The way director Ponnelle played it, Susanna the housekeeper undresses Cherubino out of shot throwing his clothes , item by item. into a room which the camera is filming. Watching them, and striving to get a better look, is Susanna’s mistress, the Countess, played by Kiri Te Kanawa. Cherubino (a boy played by a girl who is being undressed by a woman) is eventually stark naked and we know it. But by a clever juxtaposition of body and dressmaker’s dummy neither we nor the Countess get to see anything that we ought not to see. For sure, though, if this had been a 1946 live performance at the San Francisco Opera the local cops, who had busted Sally Rand for doing much the same with ostrich feathers, would have rushed in from every corner of the theatre.
You will find dozens of reviews of the 1975 Ponnelle movie on the web, almost all of them ecstatic, but none of them that I have seen mention the way in which the undressing scene is handled. It is all grist to my mill because the sibling to my Guide to Erotic Art in London’s National Gallery (part written) is An Anatomy of Titillation. It is not yet started but will be sooner or later, and so I look out for things.

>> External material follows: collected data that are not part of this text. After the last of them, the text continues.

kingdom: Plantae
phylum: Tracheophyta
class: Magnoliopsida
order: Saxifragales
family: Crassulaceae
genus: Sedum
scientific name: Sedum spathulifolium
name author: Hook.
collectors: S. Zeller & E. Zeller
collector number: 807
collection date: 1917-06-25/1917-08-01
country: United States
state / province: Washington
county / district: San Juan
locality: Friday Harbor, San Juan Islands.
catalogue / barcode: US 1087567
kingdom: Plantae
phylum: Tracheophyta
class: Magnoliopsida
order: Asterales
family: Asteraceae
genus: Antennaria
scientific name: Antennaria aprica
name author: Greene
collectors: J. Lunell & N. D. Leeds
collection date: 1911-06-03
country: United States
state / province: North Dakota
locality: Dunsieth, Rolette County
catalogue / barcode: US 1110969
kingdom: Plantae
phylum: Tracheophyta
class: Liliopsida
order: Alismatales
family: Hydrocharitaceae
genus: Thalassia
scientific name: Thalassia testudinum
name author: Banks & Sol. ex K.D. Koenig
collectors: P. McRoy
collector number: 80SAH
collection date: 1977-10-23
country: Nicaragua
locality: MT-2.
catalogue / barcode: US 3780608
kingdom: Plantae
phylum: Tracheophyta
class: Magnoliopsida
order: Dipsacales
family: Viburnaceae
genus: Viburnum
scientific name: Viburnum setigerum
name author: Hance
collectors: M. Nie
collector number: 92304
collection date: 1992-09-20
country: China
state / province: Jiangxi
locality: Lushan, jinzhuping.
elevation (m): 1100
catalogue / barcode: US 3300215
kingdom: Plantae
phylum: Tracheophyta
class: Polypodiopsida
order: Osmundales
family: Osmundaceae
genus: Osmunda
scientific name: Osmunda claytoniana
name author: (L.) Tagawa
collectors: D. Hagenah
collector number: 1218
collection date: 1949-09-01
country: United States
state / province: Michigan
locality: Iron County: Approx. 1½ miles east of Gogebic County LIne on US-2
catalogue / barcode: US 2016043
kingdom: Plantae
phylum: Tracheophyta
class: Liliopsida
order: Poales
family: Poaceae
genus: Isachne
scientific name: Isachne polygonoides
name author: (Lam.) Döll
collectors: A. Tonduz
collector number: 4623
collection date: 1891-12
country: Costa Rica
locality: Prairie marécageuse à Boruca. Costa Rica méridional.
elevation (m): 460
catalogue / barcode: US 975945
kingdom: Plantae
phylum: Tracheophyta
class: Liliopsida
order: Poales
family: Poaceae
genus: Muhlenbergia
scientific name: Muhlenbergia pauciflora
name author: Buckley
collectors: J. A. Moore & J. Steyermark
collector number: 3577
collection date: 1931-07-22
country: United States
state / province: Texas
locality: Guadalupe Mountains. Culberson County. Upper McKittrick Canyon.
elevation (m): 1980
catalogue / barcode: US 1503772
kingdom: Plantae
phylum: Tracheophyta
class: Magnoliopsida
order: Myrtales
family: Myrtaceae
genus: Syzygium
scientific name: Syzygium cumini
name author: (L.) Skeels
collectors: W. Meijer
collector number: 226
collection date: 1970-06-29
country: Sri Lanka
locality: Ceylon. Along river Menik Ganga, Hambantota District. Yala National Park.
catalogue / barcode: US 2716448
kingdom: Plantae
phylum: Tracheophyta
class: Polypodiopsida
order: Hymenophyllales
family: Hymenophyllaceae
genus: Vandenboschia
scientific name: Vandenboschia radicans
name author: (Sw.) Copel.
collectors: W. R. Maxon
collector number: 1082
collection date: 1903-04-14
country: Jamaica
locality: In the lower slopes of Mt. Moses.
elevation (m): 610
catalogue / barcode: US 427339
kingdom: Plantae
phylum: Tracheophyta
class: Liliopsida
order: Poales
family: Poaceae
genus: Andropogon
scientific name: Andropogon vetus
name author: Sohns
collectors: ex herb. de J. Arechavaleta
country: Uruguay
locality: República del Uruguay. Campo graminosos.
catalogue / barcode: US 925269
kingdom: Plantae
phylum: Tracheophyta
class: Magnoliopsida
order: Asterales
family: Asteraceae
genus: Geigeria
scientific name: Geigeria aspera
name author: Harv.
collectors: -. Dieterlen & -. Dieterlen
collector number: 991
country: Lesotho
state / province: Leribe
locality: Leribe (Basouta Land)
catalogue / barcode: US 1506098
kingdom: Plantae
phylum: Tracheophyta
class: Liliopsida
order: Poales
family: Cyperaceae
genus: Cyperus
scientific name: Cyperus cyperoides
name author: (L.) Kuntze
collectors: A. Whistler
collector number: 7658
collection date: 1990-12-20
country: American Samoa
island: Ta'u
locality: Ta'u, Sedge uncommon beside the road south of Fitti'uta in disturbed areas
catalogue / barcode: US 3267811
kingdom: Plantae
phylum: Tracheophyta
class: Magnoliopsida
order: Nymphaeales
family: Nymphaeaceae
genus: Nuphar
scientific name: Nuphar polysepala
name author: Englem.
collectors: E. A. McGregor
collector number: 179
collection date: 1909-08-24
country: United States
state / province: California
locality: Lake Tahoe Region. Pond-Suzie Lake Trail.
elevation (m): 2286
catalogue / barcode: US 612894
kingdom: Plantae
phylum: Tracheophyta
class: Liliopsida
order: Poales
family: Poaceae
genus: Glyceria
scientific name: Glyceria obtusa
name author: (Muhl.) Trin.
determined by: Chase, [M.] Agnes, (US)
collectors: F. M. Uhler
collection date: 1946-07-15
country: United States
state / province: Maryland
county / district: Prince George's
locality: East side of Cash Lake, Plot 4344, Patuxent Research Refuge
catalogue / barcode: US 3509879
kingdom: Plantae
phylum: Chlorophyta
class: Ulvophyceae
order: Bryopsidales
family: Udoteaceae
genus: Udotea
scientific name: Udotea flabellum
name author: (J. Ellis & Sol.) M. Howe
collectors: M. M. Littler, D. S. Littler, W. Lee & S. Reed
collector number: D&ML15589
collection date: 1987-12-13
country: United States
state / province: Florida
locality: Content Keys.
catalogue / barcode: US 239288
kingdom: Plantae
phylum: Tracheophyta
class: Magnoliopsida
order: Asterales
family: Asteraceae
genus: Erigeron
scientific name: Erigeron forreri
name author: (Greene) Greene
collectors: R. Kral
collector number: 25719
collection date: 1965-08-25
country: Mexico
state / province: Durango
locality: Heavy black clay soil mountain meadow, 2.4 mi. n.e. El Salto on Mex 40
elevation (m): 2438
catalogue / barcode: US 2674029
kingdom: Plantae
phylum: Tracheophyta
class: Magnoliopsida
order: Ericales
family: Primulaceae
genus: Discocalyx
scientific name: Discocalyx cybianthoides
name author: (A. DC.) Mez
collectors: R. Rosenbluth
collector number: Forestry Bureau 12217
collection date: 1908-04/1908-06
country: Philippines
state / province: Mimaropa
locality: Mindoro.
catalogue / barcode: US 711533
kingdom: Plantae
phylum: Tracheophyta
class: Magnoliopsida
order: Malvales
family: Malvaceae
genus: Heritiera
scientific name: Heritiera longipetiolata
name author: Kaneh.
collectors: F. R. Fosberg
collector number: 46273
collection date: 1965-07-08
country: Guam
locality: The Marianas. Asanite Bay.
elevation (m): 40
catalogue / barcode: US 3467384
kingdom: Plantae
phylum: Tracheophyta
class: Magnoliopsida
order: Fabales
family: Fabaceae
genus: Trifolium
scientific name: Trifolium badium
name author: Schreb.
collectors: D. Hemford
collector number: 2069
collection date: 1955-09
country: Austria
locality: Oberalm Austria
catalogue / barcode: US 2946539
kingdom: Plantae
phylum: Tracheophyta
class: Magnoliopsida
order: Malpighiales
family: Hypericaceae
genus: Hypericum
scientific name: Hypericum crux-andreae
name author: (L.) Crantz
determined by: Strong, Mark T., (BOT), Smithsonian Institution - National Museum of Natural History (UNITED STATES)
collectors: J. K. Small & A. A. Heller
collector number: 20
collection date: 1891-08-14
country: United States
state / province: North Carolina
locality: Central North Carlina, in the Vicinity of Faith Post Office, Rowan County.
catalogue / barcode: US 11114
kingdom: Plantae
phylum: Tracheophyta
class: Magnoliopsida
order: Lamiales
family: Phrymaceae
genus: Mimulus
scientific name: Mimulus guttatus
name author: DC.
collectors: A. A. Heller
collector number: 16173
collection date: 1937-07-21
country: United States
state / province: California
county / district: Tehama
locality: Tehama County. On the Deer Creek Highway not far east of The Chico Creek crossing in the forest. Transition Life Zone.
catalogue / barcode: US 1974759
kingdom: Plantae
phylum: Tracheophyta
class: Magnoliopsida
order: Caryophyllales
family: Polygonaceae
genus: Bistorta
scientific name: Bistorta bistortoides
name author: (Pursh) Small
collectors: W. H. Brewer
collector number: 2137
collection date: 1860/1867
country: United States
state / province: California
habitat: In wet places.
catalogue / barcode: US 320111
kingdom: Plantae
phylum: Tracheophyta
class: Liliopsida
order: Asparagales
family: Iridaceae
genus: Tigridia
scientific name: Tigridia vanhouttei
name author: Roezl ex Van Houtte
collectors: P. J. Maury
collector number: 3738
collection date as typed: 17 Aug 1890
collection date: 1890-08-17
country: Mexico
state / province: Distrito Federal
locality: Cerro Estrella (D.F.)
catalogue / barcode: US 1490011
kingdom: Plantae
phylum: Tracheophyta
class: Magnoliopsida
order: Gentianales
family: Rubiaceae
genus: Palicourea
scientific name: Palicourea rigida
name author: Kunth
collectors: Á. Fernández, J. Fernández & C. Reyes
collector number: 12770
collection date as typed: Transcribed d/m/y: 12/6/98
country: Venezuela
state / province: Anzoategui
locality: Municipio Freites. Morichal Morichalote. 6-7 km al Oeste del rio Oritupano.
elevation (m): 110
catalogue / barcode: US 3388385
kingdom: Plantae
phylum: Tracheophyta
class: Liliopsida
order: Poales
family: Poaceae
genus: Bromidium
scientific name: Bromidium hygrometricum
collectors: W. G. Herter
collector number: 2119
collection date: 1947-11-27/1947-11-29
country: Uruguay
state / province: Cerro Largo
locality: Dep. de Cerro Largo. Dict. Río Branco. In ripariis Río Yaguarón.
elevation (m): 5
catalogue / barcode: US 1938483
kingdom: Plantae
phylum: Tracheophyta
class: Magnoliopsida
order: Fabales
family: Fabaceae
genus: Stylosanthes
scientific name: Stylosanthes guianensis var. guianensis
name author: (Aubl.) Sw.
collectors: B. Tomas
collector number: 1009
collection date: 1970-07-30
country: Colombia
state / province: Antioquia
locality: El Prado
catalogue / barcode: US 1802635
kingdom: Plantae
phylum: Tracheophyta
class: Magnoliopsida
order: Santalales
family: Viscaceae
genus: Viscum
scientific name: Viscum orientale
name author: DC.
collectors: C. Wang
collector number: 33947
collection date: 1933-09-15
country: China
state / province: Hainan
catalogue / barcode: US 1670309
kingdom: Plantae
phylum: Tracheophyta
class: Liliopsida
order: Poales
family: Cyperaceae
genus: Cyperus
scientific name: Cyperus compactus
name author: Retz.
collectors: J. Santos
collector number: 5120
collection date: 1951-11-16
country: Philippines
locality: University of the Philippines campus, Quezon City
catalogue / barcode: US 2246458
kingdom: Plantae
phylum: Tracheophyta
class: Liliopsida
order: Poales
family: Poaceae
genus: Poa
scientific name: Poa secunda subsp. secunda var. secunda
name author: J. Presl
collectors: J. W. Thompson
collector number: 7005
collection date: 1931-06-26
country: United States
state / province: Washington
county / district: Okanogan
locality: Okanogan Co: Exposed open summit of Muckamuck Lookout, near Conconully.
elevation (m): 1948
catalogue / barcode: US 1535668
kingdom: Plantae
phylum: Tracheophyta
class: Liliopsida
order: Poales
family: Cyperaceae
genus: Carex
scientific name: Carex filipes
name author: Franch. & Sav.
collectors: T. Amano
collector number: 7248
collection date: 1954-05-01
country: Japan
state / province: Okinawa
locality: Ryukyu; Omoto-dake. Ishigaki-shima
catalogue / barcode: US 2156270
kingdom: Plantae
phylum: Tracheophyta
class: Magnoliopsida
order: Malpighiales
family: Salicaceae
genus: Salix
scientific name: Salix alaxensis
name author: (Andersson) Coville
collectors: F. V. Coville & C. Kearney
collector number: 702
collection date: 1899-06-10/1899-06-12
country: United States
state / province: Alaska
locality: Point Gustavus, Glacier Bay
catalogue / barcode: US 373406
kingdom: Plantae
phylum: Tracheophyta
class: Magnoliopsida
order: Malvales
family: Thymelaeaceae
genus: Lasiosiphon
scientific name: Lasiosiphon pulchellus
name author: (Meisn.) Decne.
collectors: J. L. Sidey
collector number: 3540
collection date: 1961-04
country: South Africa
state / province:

In my the-trouble-with-trouser-roles rant I referred briefly to the opera Der Rosenkavalier that starts with a love making scene between a strapping young gallant (played by a woman} and a much older woman, wife of a Field Marshall. On satellite on Saturday there was a showing of this opera in which Kiri Te Kanawa (as lovely to look as ever) again plays the older woman. Unfortunately the role of the toyboy lover Octavian was taken by a singer who to my thinking was more like eye-ship’s biscuit than candy. And so although there was a lot of tumbling about on a bed the size of a parking lot it did not compensate for Richard Strauss’s rotten score.
Compensation did come once the gymnastics were out of the way because the work has a good story line and can be played for (and in this production was) laughs. Especially commendable was a bravura performance in the part of Baron Ochs, a horrible old lech slated to marry an innocent young girl fresh out of a convent. Watching it I thought to myself that if our Lana [Lana Clarkson, shot with Phil Spector’s gun] had had the good fortune to have the services of a good writer and a competent director in her attempt at a career as a comedienne she might well have made a decent show reel and it would have been an instant hit and she would not have had to have taken a crummy job at the House of Blues. Sadly, it was not to be; and the rest, once again, is history.